We took refuge in a new cafĂ©; Polish, surprisingly. It lead to an interesting conversation about my husbands ancestors. They were German, Hungarian and Polish. As we read the menu, my husband commented that perhaps some of the meals would have been favourites with his grand parents and great grandparents. The sad thing is, we’ll never know. There is no family to ask any more who remembers or wants to remember.

I would love to do a bit of research, as I do think it honours the dead to remember them, even if it is only in conversation over Pierogi or Bigos.

Day of rest?

Oh the variety, but oh, the tiredness!

Sent text messages to all my overseas girlfriends this morning on the train - missing them all terribly. This was followed by six hours working for a famous crystal company, followed by several crazy hours learning how to do Irish style group dancing at a local school. The latter organised as a community event in our small town. My husband wasn’t feeling too well, so I went alone. Had lots of wonderful conversations with neighbours over the balletic fiddle and pipe playing of the band.

Came home later and reupholstered the “impulse purchase” chair of Friday. Went to bed in the small hours. I am seriously pooped and still have an assignment to finish today. Need to drag myself and husband out for a walk to blow away cobwebs.

Friday, 3 August 2007

Caveat Emptor

Have you ever gone out to shop for basics, and come back with anything but?

Here is how our day went. We met my husband’s sister in law for coffee in a local seaside town. The intention was to go for a long walk first along the beach. This turned into a short and very slow walk; I collected a beautiful selection of green lipped muscle shells and four varieties of sea weed (smelly but beautiful).

Then we went to a “purveyor of unusual foods to the restaurant trade”. I had one item on the list – Israeli couscous. We left with two lots of cheese, sauerkraut, Russian beer, S. African gumdrops and dried fruit (for my dad) and camphor cream for my sore feet.

After recovering at the coffee shop, we went to buy the next item on the list, bread from the German bakery. Tick. Next door was a French designer shop. They had ornamental candles for sale. I got one for $2, a globe in the same green as our living room. It was a 10th of its original price. So, not too bad;-)

En route to buy a bunch of flowers for a friend, we acquired a 1940’s armchair and beautiful book of tulips in a second hand shop. I now have a reupholstering project on my hands, to use up all that spare time!

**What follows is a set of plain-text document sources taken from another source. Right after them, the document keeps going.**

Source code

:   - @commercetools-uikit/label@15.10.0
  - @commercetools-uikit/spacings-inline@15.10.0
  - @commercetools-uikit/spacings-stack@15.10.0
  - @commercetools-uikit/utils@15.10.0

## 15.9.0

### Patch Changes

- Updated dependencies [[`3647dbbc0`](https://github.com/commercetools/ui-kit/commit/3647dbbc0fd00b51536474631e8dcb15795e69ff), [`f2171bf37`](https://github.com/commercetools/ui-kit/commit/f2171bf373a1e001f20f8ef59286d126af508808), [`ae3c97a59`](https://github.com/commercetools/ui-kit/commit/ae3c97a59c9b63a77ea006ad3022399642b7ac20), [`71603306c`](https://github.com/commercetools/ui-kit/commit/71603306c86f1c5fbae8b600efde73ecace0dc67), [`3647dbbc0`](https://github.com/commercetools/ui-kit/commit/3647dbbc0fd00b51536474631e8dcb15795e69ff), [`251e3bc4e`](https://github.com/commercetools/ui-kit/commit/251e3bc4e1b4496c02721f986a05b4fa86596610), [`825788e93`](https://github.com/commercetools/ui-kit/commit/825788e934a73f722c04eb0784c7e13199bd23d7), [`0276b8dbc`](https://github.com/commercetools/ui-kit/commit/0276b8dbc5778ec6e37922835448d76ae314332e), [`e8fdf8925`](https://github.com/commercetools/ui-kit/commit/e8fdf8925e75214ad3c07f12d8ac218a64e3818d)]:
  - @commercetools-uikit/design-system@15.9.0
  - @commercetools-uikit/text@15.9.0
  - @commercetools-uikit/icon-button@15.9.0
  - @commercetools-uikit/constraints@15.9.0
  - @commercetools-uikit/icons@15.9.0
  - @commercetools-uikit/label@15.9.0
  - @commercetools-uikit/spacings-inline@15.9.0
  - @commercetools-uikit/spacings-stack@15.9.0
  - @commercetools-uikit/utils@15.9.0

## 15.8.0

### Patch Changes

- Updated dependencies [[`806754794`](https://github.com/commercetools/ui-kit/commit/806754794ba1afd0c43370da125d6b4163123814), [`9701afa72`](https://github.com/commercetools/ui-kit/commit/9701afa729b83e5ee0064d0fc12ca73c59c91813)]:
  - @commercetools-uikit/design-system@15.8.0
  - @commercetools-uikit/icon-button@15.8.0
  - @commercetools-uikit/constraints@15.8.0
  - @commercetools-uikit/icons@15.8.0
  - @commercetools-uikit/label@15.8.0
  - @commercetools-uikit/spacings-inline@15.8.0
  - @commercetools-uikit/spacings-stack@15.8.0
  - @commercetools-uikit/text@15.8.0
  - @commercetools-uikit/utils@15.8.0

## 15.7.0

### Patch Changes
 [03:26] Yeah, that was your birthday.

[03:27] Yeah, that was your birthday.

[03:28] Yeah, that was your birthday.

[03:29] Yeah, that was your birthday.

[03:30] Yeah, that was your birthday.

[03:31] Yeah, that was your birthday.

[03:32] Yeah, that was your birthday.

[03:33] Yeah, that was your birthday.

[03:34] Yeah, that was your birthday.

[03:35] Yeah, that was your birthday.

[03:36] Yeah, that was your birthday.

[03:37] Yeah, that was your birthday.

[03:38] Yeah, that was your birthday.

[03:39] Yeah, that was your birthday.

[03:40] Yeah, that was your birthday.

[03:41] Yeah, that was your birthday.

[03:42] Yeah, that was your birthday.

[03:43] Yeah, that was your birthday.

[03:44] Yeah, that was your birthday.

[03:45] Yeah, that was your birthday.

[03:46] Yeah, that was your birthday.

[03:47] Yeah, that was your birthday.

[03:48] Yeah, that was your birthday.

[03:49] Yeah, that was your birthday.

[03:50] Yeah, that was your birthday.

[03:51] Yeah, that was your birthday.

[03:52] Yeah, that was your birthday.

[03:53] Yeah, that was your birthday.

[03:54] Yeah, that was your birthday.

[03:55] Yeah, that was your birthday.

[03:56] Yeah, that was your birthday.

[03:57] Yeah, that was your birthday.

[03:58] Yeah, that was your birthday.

Next time I only have three items on my shopping list, I’ll send my husband. He isn’t as easily distracted.

Thursday, 2 August 2007

The Art of Flower Wrestling and Morris Minor maintenance

Mission impossible accomplished! I got the marks for my first practical assessment this morning. 30/30.

I can only say, it is the luck of the day. If you twist or scrunch paper the wrong way the first time, then you’ve had it. If the flower refuses to cooperate, even when wired, then forget it. I simply had a blessed day.

So I can now do the following: wire a Gerbera, wrap its stem in organza ribbon held in place by a pearl pin and “cross gartered” copper wire. Then wrestle it, with two lots of foliage into a perfect cone made of three lots of different paper, and tie with hand tied bow.

Not exactly a candidate for the Nobel, but you have to start somewhere.

Oh and as to the Morris Minor, I am still aspiring to own one, if I ever have a flower shop of my own.